## [Supplied data]
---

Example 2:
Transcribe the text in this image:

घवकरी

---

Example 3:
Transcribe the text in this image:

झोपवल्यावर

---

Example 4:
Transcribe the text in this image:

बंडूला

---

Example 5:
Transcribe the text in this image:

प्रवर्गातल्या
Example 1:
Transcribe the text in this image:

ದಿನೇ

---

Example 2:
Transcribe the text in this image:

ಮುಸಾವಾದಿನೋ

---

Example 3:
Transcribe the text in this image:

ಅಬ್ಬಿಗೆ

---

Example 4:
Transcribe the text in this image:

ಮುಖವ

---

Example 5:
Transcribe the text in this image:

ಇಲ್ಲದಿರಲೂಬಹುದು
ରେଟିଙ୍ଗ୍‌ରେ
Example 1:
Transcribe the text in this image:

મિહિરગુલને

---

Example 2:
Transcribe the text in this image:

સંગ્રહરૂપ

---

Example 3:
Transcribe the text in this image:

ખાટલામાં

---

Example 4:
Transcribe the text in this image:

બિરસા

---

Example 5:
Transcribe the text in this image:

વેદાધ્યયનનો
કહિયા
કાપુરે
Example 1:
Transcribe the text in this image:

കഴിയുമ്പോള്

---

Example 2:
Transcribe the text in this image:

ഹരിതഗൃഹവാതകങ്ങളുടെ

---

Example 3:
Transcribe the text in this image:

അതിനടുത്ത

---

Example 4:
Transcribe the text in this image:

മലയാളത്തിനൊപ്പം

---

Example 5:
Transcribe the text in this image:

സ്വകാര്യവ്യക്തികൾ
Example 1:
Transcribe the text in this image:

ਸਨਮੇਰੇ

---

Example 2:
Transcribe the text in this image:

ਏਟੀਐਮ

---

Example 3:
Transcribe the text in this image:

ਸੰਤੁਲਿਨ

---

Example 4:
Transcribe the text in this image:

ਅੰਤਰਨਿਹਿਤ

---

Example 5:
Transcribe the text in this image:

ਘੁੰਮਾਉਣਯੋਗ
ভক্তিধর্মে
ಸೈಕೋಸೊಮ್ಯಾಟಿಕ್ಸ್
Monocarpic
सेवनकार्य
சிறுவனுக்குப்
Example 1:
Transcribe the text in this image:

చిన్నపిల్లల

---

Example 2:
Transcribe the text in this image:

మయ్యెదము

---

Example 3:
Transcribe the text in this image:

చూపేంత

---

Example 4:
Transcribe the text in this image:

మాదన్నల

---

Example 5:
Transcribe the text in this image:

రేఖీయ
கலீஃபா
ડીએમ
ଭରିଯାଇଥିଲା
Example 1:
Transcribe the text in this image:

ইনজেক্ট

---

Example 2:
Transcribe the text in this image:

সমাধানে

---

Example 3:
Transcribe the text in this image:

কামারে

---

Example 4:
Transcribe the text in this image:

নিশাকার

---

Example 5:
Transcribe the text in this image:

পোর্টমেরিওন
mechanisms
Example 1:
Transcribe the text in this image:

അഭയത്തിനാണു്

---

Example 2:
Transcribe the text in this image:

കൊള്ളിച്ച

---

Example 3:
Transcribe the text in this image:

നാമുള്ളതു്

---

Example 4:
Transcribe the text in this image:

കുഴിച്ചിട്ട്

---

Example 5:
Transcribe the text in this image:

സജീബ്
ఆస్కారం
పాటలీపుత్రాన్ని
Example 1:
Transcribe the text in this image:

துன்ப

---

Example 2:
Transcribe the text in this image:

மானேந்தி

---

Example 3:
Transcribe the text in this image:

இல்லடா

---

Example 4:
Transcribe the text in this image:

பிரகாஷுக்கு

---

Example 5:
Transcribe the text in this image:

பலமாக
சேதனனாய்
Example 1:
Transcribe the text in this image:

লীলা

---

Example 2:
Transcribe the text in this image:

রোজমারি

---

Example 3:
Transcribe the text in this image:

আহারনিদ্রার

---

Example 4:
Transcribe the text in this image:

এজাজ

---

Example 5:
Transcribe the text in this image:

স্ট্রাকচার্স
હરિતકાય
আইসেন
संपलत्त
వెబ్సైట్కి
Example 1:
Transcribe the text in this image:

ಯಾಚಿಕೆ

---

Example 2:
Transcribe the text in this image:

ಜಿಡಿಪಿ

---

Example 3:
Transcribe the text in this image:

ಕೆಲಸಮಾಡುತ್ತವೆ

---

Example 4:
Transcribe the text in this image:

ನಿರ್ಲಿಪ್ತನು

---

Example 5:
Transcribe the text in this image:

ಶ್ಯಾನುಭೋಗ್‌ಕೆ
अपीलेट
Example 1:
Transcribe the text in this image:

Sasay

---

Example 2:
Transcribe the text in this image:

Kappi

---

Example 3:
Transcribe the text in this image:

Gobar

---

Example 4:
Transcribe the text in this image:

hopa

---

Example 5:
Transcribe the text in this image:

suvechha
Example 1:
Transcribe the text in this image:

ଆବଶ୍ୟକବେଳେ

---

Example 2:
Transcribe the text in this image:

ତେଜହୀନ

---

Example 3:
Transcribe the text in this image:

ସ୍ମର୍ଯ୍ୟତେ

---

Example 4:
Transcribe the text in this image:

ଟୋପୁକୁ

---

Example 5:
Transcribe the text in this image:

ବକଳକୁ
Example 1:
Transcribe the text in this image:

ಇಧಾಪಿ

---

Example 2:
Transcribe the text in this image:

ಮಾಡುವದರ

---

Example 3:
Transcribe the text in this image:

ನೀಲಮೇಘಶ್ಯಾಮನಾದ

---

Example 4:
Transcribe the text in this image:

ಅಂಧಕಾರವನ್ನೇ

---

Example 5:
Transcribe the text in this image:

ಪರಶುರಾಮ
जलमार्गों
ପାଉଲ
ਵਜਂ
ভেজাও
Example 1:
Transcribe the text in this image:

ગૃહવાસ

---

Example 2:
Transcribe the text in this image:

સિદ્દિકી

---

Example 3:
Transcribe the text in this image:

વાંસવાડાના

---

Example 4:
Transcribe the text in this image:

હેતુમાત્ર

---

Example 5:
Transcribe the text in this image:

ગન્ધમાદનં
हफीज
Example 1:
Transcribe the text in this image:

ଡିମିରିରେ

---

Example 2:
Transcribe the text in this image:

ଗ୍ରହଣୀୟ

## [Task to carry out]
Set down the whole of the material, exactly.

## [Response to the task]
---

Example 2:
Transcribe the text in this image:

घवकरी

---

Example 3:
Transcribe the text in this image:

झोपवल्यावर

---

Example 4:
Transcribe the text in this image:

बंडूला

---

Example 5:
Transcribe the text in this image:

प्रवर्गातल्या
Example 1:
Transcribe the text in this image:

ದಿನೇ

---

Example 2:
Transcribe the text in this image:

ಮುಸಾವಾದಿನೋ

---

Example 3:
Transcribe the text in this image:

ಅಬ್ಬಿಗೆ

---

Example 4:
Transcribe the text in this image:

ಮುಖವ

---

Example 5:
Transcribe the text in this image:

ಇಲ್ಲದಿರಲೂಬಹುದು
ରେଟିଙ୍ଗ୍‌ରେ
Example 1:
Transcribe the text in this image:

મિહિરગુલને

---

Example 2:
Transcribe the text in this image:

સંગ્રહરૂપ

---

Example 3:
Transcribe the text in this image:

ખાટલામાં

---

Example 4:
Transcribe the text in this image:

બિરસા

---

Example 5:
Transcribe the text in this image:

વેદાધ્યયનનો
કહિયા
કાપુરે
Example 1:
Transcribe the text in this image:

കഴിയുമ്പോള്

---

Example 2:
Transcribe the text in this image:

ഹരിതഗൃഹവാതകങ്ങളുടെ

---

Example 3:
Transcribe the text in this image:

അതിനടുത്ത

---

Example 4:
Transcribe the text in this image:

മലയാളത്തിനൊപ്പം

---

Example 5:
Transcribe the text in this image:

സ്വകാര്യവ്യക്തികൾ
Example 1:
Transcribe the text in this image:

ਸਨਮੇਰੇ

---

Example 2:
Transcribe the text in this image:

ਏਟੀਐਮ

---

Example 3:
Transcribe the text in this image:

ਸੰਤੁਲਿਨ

---

Example 4:
Transcribe the text in this image:

ਅੰਤਰਨਿਹਿਤ

---

Example 5:
Transcribe the text in this image:

ਘੁੰਮਾਉਣਯੋਗ
ভক্তিধর্মে
ಸೈಕೋಸೊಮ್ಯಾಟಿಕ್ಸ್
Monocarpic
सेवनकार्य
சிறுவனுக்குப்
Example 1:
Transcribe the text in this image:

చిన్నపిల్లల

---

Example 2:
Transcribe the text in this image:

మయ్యెదము

---

Example 3:
Transcribe the text in this image:

చూపేంత

---

Example 4:
Transcribe the text in this image:

మాదన్నల

---

Example 5:
Transcribe the text in this image:

రేఖీయ
கலீஃபா
ડીએમ
ଭରିଯାଇଥିଲା
Example 1:
Transcribe the text in this image:

ইনজেক্ট

---

Example 2:
Transcribe the text in this image:

সমাধানে

---

Example 3:
Transcribe the text in this image:

কামারে

---

Example 4:
Transcribe the text in this image:

নিশাকার

---

Example 5:
Transcribe the text in this image:

পোর্টমেরিওন
mechanisms
Example 1:
Transcribe the text in this image:

അഭയത്തിനാണു്

---

Example 2:
Transcribe the text in this image:

കൊള്ളിച്ച

---

Example 3:
Transcribe the text in this image:

നാമുള്ളതു്

---

Example 4:
Transcribe the text in this image:

കുഴിച്ചിട്ട്

---

Example 5:
Transcribe the text in this image:

സജീബ്
ఆస్కారం
పాటలీపుత్రాన్ని
Example 1:
Transcribe the text in this image:

துன்ப

---

Example 2:
Transcribe the text in this image:

மானேந்தி

---

Example 3:
Transcribe the text in this image:

இல்லடா

---

Example 4:
Transcribe the text in this image:

பிரகாஷுக்கு

---

Example 5:
Transcribe the text in this image:

பலமாக
சேதனனாய்
Example 1:
Transcribe the text in this image:

লীলা

---

Example 2:
Transcribe the text in this image:

রোজমারি

---

Example 3:
Transcribe the text in this image:

আহারনিদ্রার

---

Example 4:
Transcribe the text in this image:

এজাজ

---

Example 5:
Transcribe the text in this image:

স্ট্রাকচার্স
હરિતકાય
আইসেন
संपलत्त
వెబ్సైట్కి
Example 1:
Transcribe the text in this image:

ಯಾಚಿಕೆ

---

Example 2:
Transcribe the text in this image:

ಜಿಡಿಪಿ

---

Example 3:
Transcribe the text in this image:

ಕೆಲಸಮಾಡುತ್ತವೆ

---

Example 4:
Transcribe the text in this image:

ನಿರ್ಲಿಪ್ತನು

---

Example 5:
Transcribe the text in this image:

ಶ್ಯಾನುಭೋಗ್‌ಕೆ
अपीलेट
Example 1:
Transcribe the text in this image:

Sasay

---

Example 2:
Transcribe the text in this image:

Kappi

---

Example 3:
Transcribe the text in this image:

Gobar

---

Example 4:
Transcribe the text in this image:

hopa

---

Example 5:
Transcribe the text in this image:

suvechha
Example 1:
Transcribe the text in this image:

ଆବଶ୍ୟକବେଳେ

---

Example 2:
Transcribe the text in this image:

ତେଜହୀନ

---

Example 3:
Transcribe the text in this image:

ସ୍ମର୍ଯ୍ୟତେ

---

Example 4:
Transcribe the text in this image:

ଟୋପୁକୁ

---

Example 5:
Transcribe the text in this image:

ବକଳକୁ
Example 1:
Transcribe the text in this image:

ಇಧಾಪಿ

---

Example 2:
Transcribe the text in this image:

ಮಾಡುವದರ

---

Example 3:
Transcribe the text in this image:

ನೀಲಮೇಘಶ್ಯಾಮನಾದ

---

Example 4:
Transcribe the text in this image:

ಅಂಧಕಾರವನ್ನೇ

---

Example 5:
Transcribe the text in this image:

ಪರಶುರಾಮ
जलमार्गों
ପାଉଲ
ਵਜਂ
ভেজাও
Example 1:
Transcribe the text in this image:

ગૃહવાસ

---

Example 2:
Transcribe the text in this image:

સિદ્દિકી

---

Example 3:
Transcribe the text in this image:

વાંસવાડાના

---

Example 4:
Transcribe the text in this image:

હેતુમાત્ર

---

Example 5:
Transcribe the text in this image:

ગન્ધમાદનં
हफीज
Example 1:
Transcribe the text in this image:

ଡିମିରିରେ

---

Example 2:
Transcribe the text in this image:

ଗ୍ରହଣୀୟ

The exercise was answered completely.